** Selected passage **
__________________________________________________

How to Deploy GPU-Accelerated Applications on Amazon ECS with Docker Compose


Feb 16 2021

Many applications can take advantage of GPU acceleration, in particular resource-intensive Machine Learning (ML) applications. The development time of such applications may vary based on the hardware of the machine we use for development. Containerization will facilitate development due to reproducibility and will make the setup easily transferable to other machines. Most importantly, a containerized application is easily deployable to platforms such as Amazon ECS, where it can take advantage of different hardware configurations.

In this tutorial, we discuss how to develop GPU-accelerated applications in containers locally and how to use Docker Compose to easily deploy them to the cloud (the Amazon ECS platform). We make the transition from the local environment to a cloud effortless, the GPU-accelerated application being packaged with all its dependencies in a Docker image, and deployed in the same way regardless of the target environment.

Requirements

In order to follow this tutorial, we need the following tools installed locally:

For deploying to a cloud platform, we rely on the new Docker Compose implementation embedded into the Docker CLI binary. Therefore, when targeting a cloud platform we are going to run docker compose commands instead of docker-compose. For local commands, both implementations of Docker Compose should work. If you find a missing feature that you use, report it on the issue tracker.

Sample application

Keep in mind that what we want to showcase is how to structure and manage a GPU accelerated application with Docker Compose, and how we can deploy it to the cloud. We do not focus on GPU programming or the AI/ML algorithms, but rather on how to structure and containerize such an application to facilitate portability, sharing and deployment.

For this tutorial, we rely on sample code provided in the Tensorflow documentation, to simulate a GPU-accelerated translation service that we can orchestrate with Docker Compose. The original code can be found documented at  https://www.tensorflow.org/tutorials/text/nmt_with_attention. For this exercise, we have reorganized the code such that we can easily manage it with Docker Compose.

This sample uses the Tensorflow platform which can automatically use GPU devices if available on the host. Next, we will discuss how to organize this sample in services to containerize them easily and what the challenges are when we locally run such a resource-intensive application.

Note: The sample code to use throughout this tutorial can be found here. It needs to be downloaded locally to exercise the commands we are going to discuss.

1. Local environment

Let’s assume we want to build and deploy a service that can translate simple sentences to a language of our choice. For such a service, we need to train an ML model to translate from one language to another and then use this model to translate new inputs. 

Application setup

We choose to separate the phases of the ML process in two different Compose services:

  • A training service that trains a model to translate between two languages (includes the data gathering, preprocessing and all the necessary steps before the actual training process).
  • A translation service that loads a model and uses it to `translate` a sentence.

__________________________________________________

** Record extracts **
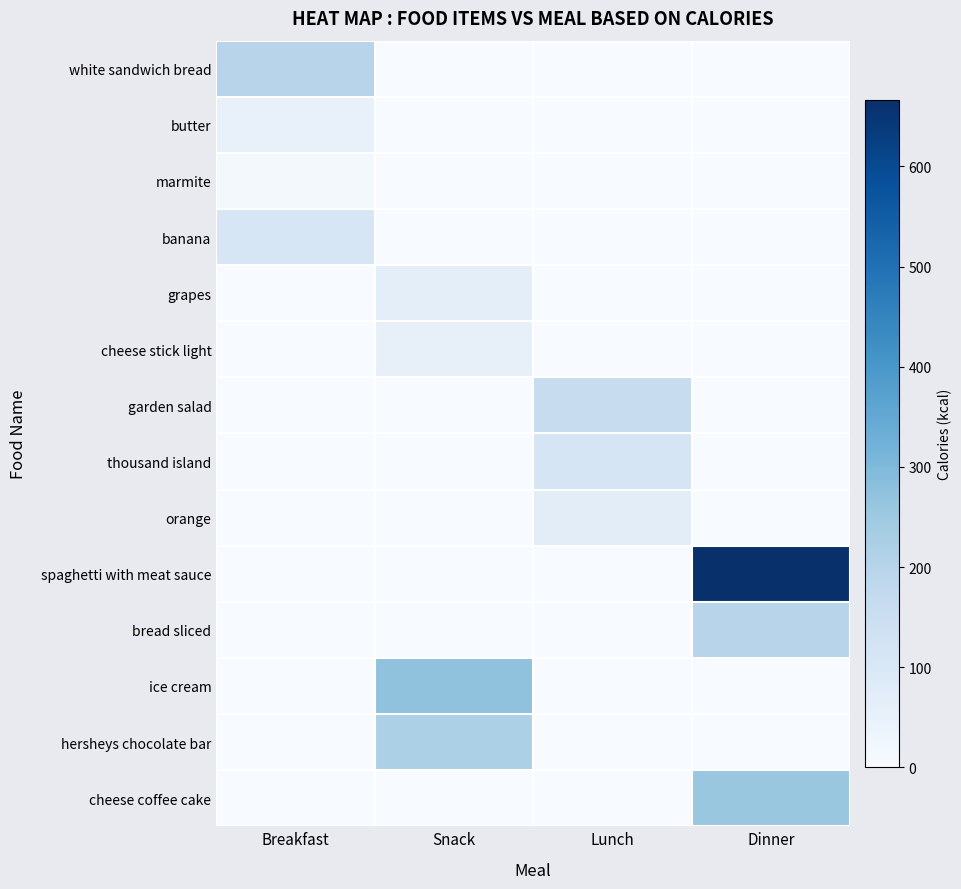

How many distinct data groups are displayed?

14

__________________________________________________

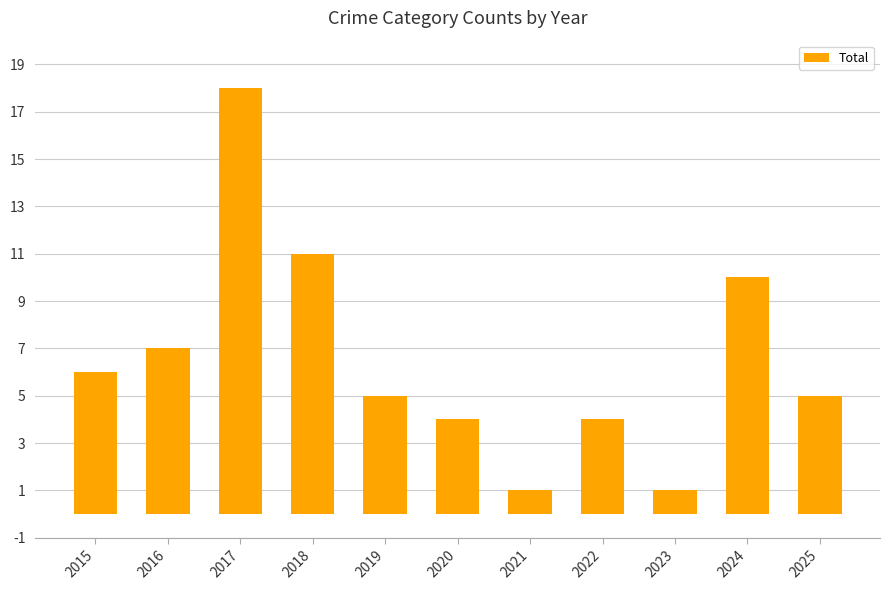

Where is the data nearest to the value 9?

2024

__________________________________________________

** What is required **
Please reproduce the stretch of the Docker Compose tutorial from "Note: The sample" through "going to discuss.", replacing "downloaded" with "fetched". The listing is separate from the Docker Compose tutorial.

** Response area **
Note: The sample code to use throughout this tutorial can be found here. It needs to be fetched locally to exercise the commands we are going to discuss.